9. Il ressort des pièces du dossier que M. D A, qui s'est vu reconnaître la qualité de réfugiée, a sollicité le 23 février 2021 l'échange d'un permis bangladais contre un permis français. M. D A se prévaut du caractère recognitif de la décision de l'Office français de protection des réfugiés et apatrides du 29 juin 2020 qui lui a reconnu cette qualité à la suite du dépôt de cette demande d'asile effectuée le 18 août 2017. Toutefois, cette circonstance est sans incidence sur les dispositions applicables à sa demande d'échange de permis de conduire, dès lors que le requérant ne se trouvait pas dans une situation juridique définitivement constituée à la date du 18 août 2017, à laquelle il a déposé sa demande d'asile, au regard de la législation relative aux échanges de permis de conduire. Dès lors, le préfet de la Loire-Atlantique a pu, sans méconnaître le principe de sécurité juridique, rejeter cette demande le 23 février 2021, soit postérieurement à l'entrée en vigueur de l'arrêté du 9 avril 2019, en fondant sa décision sur l'absence d'accord de réciprocité entre la France et le Bangladesh en matière d'échange de permis de conduire.

10. Il résulte de tout ce qui précède que M. D A n'est pas fondé à demander l'annulation de la décision qu'il conteste.

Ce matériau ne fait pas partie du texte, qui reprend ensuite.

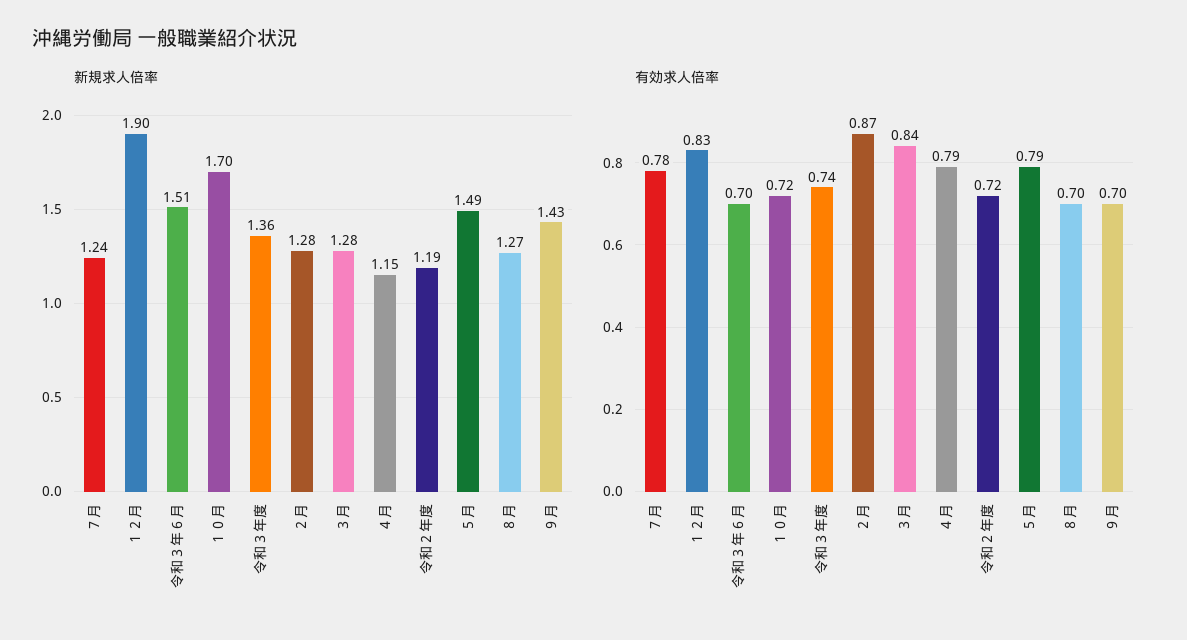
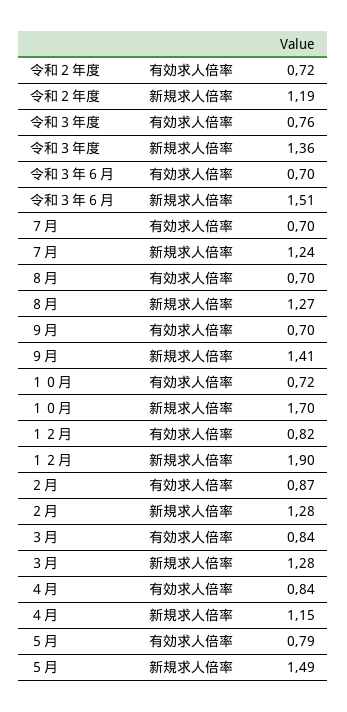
  {
    "新規求人倍率": {
      "７月": 1.24,
      "１２月": 1.9,
      "令和３年６月": 1.51,
      "１０月": 1.7,
      "令和３年度": 1.36,
      "２月": 1.28,
      "３月": 1.28,
      "４月": 1.15,
      "令和２年度": 1.19,
      "５月": 1.49,
      "８月": 1.27,
-     "９月": 1.43
+     "９月": 1.41
    },
    "有効求人倍率": {
-     "７月": 0.78,
+     "７月": 0.7,
-     "１２月": 0.83,
+     "１２月": 0.82,
      "令和３年６月": 0.7,
      "１０月": 0.72,
-     "令和３年度": 0.74,
+     "令和３年度": 0.76,
      "２月": 0.87,
      "３月": 0.84,
-     "４月": 0.79,
+     "４月": 0.84,
      "令和２年度": 0.72,
      "５月": 0.79,
      "８月": 0.7,
      "９月": 0.7
    }
  }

Par voie de conséquence, ses conclusions à fin d'injonction sous astreinte, et celles présentées au titre de l'article L. 761-1 du code de justice administrative ne peuvent qu'être rejetées.

D E C I D E :

Article 1er : La requête de M. D A est rejetée.

Article 2 : Le présent jugement sera notifié à M. B D A et au ministre de l'intérieur.

Copie en sera adressée pour information au préfet de la Loire-Atlantique.

Centre d'expertise et de ressources titres échanges de permis de conduire étrangers.

Rendu public par mise à disposition au greffe le 14 novembre 2024.

La magistrate désignée,

C. MARTELLa greffière,

S. BARBERA

La République mande et ordonne au ministre de l'intérieur en ce qui le concerne ou à tous commissaire de justice à ce requis en ce qui concerne les voies de droit commun contre les parties privées, de pourvoir à l'exécution de la présente décision.